30% for unsecured creditors

Unsecured creditors will have the first RMB100,000 of their debts paid in full and then face the choice of receiving either 31.55% of any remainder in cash or 30.85% in cash and RMB0.94 in every RMB100 as ‘debt receivables’ from Wuxi Suntech.

Shunfeng plans to finance the acquisition with a HK$3.58 billion (US$461 million) bonds issue and aknowledges it will then face a RMB7.9 billion deficit for the 12 months after the acquisition.

The board is convinced the huge outlay is worthwhile to acquire Wuxi Suntech’s 1.6 GW cell production and 2 GW module production lines together with a further 260 MW capacity in Luoyang as part of the Luoyang Suntech subsidiary in which Wuxi Suntech has increased its shareholding to full control by paying Lan Qin and Chai Huan a total RMB33.8 million for their 4.8% and 4% holdings, respectively.

The accounts show the Wuxi production lines manufactured only 608 MW of cells and 1.2 GW of modules in 2012, falling to no cell output and only 763 MW of module production as Suntech suffered the after-effects of its very public meltdown in 2013.

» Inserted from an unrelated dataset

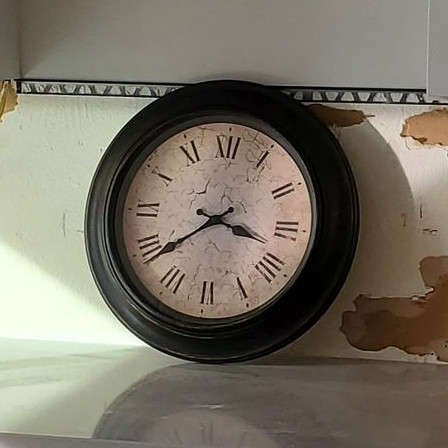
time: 3:38
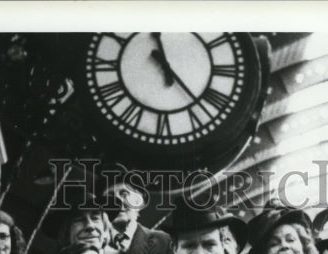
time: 11:22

Production of cells restarted in Wuxi in December with 31 MW manufactured to the end of last month and module manufacture restarted in January, with 151 MW made by the end of February. The Luoyang facility suffered no interruption to operations.

Whether Wuxi Suntech, and its prospective new owners, can bank on continuing to benefit from Suntech Power Japan’s specialized 4 MW module production plant in Nagano, however, remains to be seen.